Falta, sem dúvida, um denominador comum que equilibre as obrigações com
direitos estatutários e trate efetivamente de temas próprios de sua ocupação
profissional, e não apenas de salários.
O fim
da obrigatoriedade do pagamento do imposto
sindical (que passou a ser voluntário) é a marca mais forte da Reforma de 2017
sobre a representação dos trabalhadores. Já há uma tendência declarada de
muitos sindicatos retomarem as contribuições confederativas, chamadas também de
assistenciais, tão combatidas pelo Ministério Público do Trabalho (MPT) na
década de 1990. O entendimento jurídico é o de que elas dependeriam de reforma
constitucional. A Constituição até permite a contribuição confederativa (inciso
IV do art. 8º), porém o entendimento prevalecente é o de que esta não pode
ferir a liberdade de filiação, outro preceito constitucional (Súmula nº 666 do
STF, Súmula Vinculante nº 40 do STF, Precedente nº 119 do TST).
Mas
nem sempre houve esse entendimento, mesmo sob a égide da Carta de 1988, quando
também já havia a possibilidade de se criar contribuição para toda a categoria
por meio de dissídio coletivo (antigo Precedente nº 74 do TST) ou por mera
negociação coletiva (art. 462 da CLT). Na década de 1990, verificou-se o uso
abusivo desses descontos por parte de diversos sindicatos, o que deu origem à
reação judicial.
Esforçando-me
para ser otimista, acredito que o fim do imposto sindical pode vir a fortalecer
a sindicalização, e o seu atrativo poderá ser a norma coletiva. Não
necessariamente com a mudança da lei sobre a representação, mas sim com a
conscientização de parte dos
trabalhadores da necessidade de se manter a negociação coletiva, desde,
naturalmente, que ela seja compensatória.
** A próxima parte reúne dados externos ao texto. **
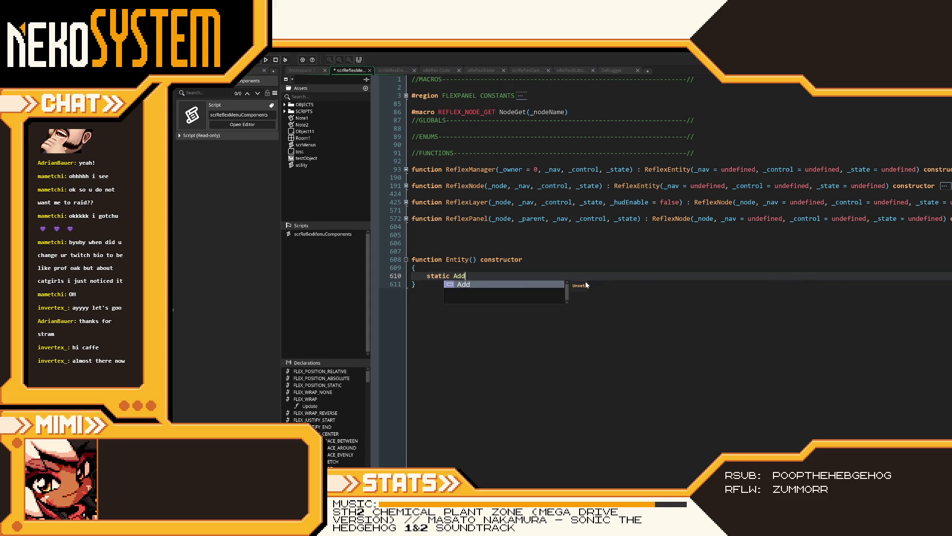
key("BackSpace")
key("BackSpace")
key("BackSpace")
type("Co")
Essa parte de trabalhadores provavelmente
será composta por grupos que exercem profissões mais duradouras, que possuem
empregos mais estáveis ou que sejam portadores de algum grau de solidariedade
local ou profissional. E que tenham algo a oferecer em uma negociação, sendo
ela indispensável a seus empregadores. Trabalhadores mais precarizados e com nível profissional mais baixo tendem a ter pouco
a oferecer numa negociação em que os empregadores já cumprem a lei. Portanto,
suas reivindicações são mais difíceis de serem negociadas, podendo gerar maior
radicalização e greve, ainda que com menor grau de organização duradoura. Para
existir associativismo é preciso haver relação duradoura, por isso os setores
ocupacionais que sofrem maior quantidade de mudanças de empregos são os mais
difíceis de serem organizados.
As
negociações coletivas com demasiadas cláusulas prejudiciais aos trabalhadores
também poderão ser mais facilmente rejeitadas por eles. E nessa situação eles
poderão isolar líderes e sindicatos que não respondam aos verdadeiros anseios
profissionais e econômicos da categoria. A hipótese de boicote ao sindicato é
uma possibilidade que depende do grau de importância do fator sindicalização.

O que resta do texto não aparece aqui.